The groups streamed up Via Marmorata towards the Lungotevere Aventino. . The polizia maintained their blockade of the Ponte Sublicio and the Ponte Palatino. When it became necessary, they skilfully prevented access to the hill. The marchers waved their flags and raised their banners. The watchers took photographs. The press did interviews. The blindati , like a herd of blue elephants, closed ranks, advanced a little at a stately pace, halted, advanced again. We took more photographs. A man in a wheelchair moved into the path of a police vehicle, whereupon everything had to halt. A passionate woman on a pale pink bicycle joined the man in the wheelchair to argue the protestors’ case. Now the forest of cameras and tablets and phones had to be held high if the lenses were to glimpse the unfolding scene. We crowded in. We took more photographs. The march could not move forward and for half an hour the police were not given instructions to move back.
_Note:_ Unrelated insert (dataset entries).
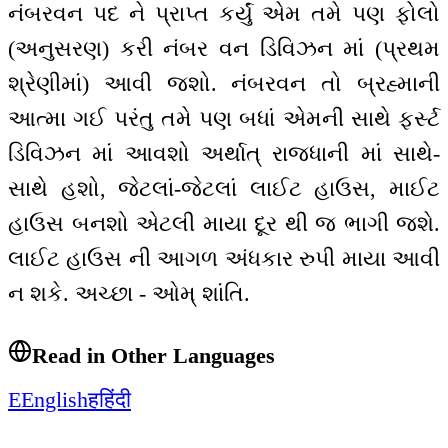
નંબરવન પદ ને પ્રાપ્ત કર્યું એમ તમે પણ ફોલો
(અનુસરણ) કરી નંબર વન ડિવિઝન માં (પ્રથમ
શ્રેણીમાં) આવી જશો. નંબરવન તો બ્રહ્માની
આત્મા ગઈ પરંતુ તમે પણ બધાં એમની સાથે ફર્સ્ટ
ડિવિઝન માં આવશો અર્થાત્ રાજધાની માં સાથે-
સાથે હશો, જેટલાં-જેટલાં લાઈટ હાઉસ, માઈટ
હાઉસ બનશો એટલી માયા દૂર થી જ ભાગી જશે.
લાઈટ હાઉસ ની આગળ અંધકાર રુપી માયા આવી
ન શકે. અચ્છા - ઓમ્ શાંતિ.
Read in Other Languages
E
English
ह
हिंदी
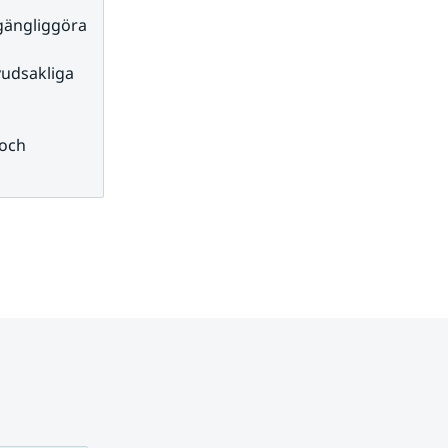
gängliggöra 
udsakliga 
och 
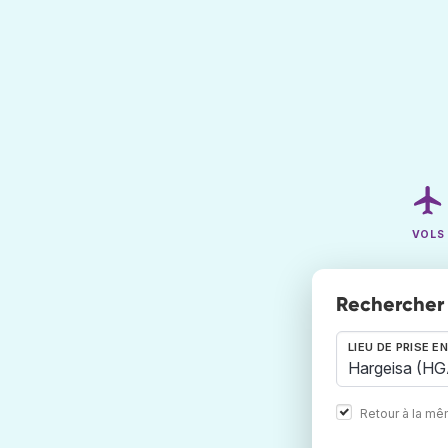
VOLS
Rechercher 
LIEU DE PRISE E
Retour à la m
To fill the time, we took more photographs.
Eventually the blindati were given permission to back slowly down into the piazza, where the marchers followed them and where it seemed unlikely anything much was going to happen, except more standing in the sun and – yes, of course – more photographs.
On the way home, spring really did announce itself unequivocally. Two rose-ringed parakeets flustered themselves down into one of the plane trees that line the lungotevere and started their mating ritual which consisted of one jumping uncertainly on to the back of the other, flapping his wings, failing to achieve balance, tumbling off, and choosing instead to start a tender sequence of beak strokes and gentle nibbles, as if feeding his rose-ringed beloved tiny grains of corn.
Spring had arrived in Rome.
19th March 2017
An uphill walk by Susan Jane Sims
Chris and I braved fierce March winds on Friday afternoon to walk the mile up hill to my children’s old secondary school. I noticed several gardens bordered with yellow forsythia and made a mental note to cut a sprig from our bush to bring Spring in to the house. Our reason for going was, that at the instigation of an ex teacher the school is planning to create an award in Mark’s name and we had been invited to discuss what we feel would be appropriate. It is eleven years since Dave and Mark left the school and we are very touched that they want to do this. Our suggestion is for an inclusive annual award for a student who has ‘beaten the odds’ in some way, be that socially, health wise or a specific act of kindness or bravery.
The head teacher had never met Mark but told us that he found his blog inspiring. He took us for a tour around the school and we got to stand and gaze at the fantastic artwork and design projects on the walls and to peep into several classrooms including one with a bunch of excited Year seven students making scones. Whether it was the scent of baking or the cheeky grin of one of the boys who looked across at us, but Mark’s face came to mind. He would have been in his element there amongst his friends creating something good to bring home to surprise us all with.